[What the task asks]:
Pull out every one of the lines below and copy them character for character, keeping each on its own line.

(Transcribed page contents)
....
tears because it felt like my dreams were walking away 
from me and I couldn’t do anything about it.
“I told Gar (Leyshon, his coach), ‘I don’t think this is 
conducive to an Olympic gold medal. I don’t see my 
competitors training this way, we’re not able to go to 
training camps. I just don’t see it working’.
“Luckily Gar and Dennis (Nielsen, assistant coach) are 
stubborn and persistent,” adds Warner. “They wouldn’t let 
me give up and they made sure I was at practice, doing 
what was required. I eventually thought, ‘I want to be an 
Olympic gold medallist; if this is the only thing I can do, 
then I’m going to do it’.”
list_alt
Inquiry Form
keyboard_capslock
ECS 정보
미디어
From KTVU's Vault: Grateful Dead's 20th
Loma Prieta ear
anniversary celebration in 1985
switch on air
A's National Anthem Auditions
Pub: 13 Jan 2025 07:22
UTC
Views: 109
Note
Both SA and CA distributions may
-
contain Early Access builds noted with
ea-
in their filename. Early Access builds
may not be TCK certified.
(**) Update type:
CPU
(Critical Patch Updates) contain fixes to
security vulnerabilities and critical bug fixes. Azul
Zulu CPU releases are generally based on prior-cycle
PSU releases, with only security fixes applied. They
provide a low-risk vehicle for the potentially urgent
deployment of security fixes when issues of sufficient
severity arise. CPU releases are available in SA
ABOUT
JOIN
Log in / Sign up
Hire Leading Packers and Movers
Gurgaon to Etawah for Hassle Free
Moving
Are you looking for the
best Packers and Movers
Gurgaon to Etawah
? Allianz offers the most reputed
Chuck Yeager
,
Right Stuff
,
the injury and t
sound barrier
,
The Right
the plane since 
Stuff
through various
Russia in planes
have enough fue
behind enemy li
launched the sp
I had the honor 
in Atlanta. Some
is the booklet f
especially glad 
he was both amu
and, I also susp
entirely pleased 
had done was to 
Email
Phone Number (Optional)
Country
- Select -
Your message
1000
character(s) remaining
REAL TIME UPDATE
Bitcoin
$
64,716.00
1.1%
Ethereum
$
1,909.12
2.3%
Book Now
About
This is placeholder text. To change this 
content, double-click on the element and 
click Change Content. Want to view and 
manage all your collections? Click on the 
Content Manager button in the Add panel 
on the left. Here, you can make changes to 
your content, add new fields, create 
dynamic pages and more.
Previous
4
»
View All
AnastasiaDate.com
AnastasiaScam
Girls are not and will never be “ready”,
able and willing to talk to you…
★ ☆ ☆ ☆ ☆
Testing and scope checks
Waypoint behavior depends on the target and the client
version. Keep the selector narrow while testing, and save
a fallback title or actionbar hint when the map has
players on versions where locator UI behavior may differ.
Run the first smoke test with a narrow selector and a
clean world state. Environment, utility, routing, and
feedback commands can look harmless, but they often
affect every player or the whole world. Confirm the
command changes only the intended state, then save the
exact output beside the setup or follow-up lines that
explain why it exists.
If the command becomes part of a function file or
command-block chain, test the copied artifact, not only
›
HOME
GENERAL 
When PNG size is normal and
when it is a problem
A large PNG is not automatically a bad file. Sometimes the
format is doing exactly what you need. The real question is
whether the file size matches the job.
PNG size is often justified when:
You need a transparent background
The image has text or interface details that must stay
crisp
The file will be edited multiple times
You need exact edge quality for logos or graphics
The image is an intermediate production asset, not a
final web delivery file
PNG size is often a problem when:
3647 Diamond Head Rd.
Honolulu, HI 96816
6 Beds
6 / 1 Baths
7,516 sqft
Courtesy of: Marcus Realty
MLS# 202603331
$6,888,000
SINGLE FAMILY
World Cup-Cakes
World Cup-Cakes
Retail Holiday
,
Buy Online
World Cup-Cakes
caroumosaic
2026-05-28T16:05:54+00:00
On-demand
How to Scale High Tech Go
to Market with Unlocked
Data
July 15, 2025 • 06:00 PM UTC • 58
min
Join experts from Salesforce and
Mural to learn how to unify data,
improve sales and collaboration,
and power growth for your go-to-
....
[Expected answer]:
tears because it felt like my dreams were walking away 
from me and I couldn’t do anything about it.
“I told Gar (Leyshon, his coach), ‘I don’t think this is 
conducive to an Olympic gold medal. I don’t see my 
competitors training this way, we’re not able to go to 
training camps. I just don’t see it working’.
“Luckily Gar and Dennis (Nielsen, assistant coach) are 
stubborn and persistent,” adds Warner. “They wouldn’t let 
me give up and they made sure I was at practice, doing 
what was required. I eventually thought, ‘I want to be an 
Olympic gold medallist; if this is the only thing I can do, 
then I’m going to do it’.”
list_alt
Inquiry Form
keyboard_capslock
ECS 정보
미디어
From KTVU's Vault: Grateful Dead's 20th
Loma Prieta ear
anniversary celebration in 1985
switch on air
A's National Anthem Auditions
Pub: 13 Jan 2025 07:22
UTC
Views: 109
Note
Both SA and CA distributions may
-
contain Early Access builds noted with
ea-
in their filename. Early Access builds
may not be TCK certified.
(**) Update type:
CPU
(Critical Patch Updates) contain fixes to
security vulnerabilities and critical bug fixes. Azul
Zulu CPU releases are generally based on prior-cycle
PSU releases, with only security fixes applied. They
provide a low-risk vehicle for the potentially urgent
deployment of security fixes when issues of sufficient
severity arise. CPU releases are available in SA
ABOUT
JOIN
Log in / Sign up
Hire Leading Packers and Movers
Gurgaon to Etawah for Hassle Free
Moving
Are you looking for the
best Packers and Movers
Gurgaon to Etawah
? Allianz offers the most reputed
Chuck Yeager
,
Right Stuff
,
the injury and t
sound barrier
,
The Right
the plane since 
Stuff
through various
Russia in planes
have enough fue
behind enemy li
launched the sp
I had the honor 
in Atlanta. Some
is the booklet f
especially glad 
he was both amu
and, I also susp
entirely pleased 
had done was to 
Email
Phone Number (Optional)
Country
- Select -
Your message
1000
character(s) remaining
REAL TIME UPDATE
Bitcoin
$
64,716.00
1.1%
Ethereum
$
1,909.12
2.3%
Book Now
About
This is placeholder text. To change this 
content, double-click on the element and 
click Change Content. Want to view and 
manage all your collections? Click on the 
Content Manager button in the Add panel 
on the left. Here, you can make changes to 
your content, add new fields, create 
dynamic pages and more.
Previous
4
»
View All
AnastasiaDate.com
AnastasiaScam
Girls are not and will never be “ready”,
able and willing to talk to you…
★ ☆ ☆ ☆ ☆
Testing and scope checks
Waypoint behavior depends on the target and the client
version. Keep the selector narrow while testing, and save
a fallback title or actionbar hint when the map has
players on versions where locator UI behavior may differ.
Run the first smoke test with a narrow selector and a
clean world state. Environment, utility, routing, and
feedback commands can look harmless, but they often
affect every player or the whole world. Confirm the
command changes only the intended state, then save the
exact output beside the setup or follow-up lines that
explain why it exists.
If the command becomes part of a function file or
command-block chain, test the copied artifact, not only
›
HOME
GENERAL 
When PNG size is normal and
when it is a problem
A large PNG is not automatically a bad file. Sometimes the
format is doing exactly what you need. The real question is
whether the file size matches the job.
PNG size is often justified when:
You need a transparent background
The image has text or interface details that must stay
crisp
The file will be edited multiple times
You need exact edge quality for logos or graphics
The image is an intermediate production asset, not a
final web delivery file
PNG size is often a problem when:
3647 Diamond Head Rd.
Honolulu, HI 96816
6 Beds
6 / 1 Baths
7,516 sqft
Courtesy of: Marcus Realty
MLS# 202603331
$6,888,000
SINGLE FAMILY
World Cup-Cakes
World Cup-Cakes
Retail Holiday
,
Buy Online
World Cup-Cakes
caroumosaic
2026-05-28T16:05:54+00:00
On-demand
How to Scale High Tech Go
to Market with Unlocked
Data
July 15, 2025 • 06:00 PM UTC • 58
min
Join experts from Salesforce and
Mural to learn how to unify data,
improve sales and collaboration,
and power growth for your go-to-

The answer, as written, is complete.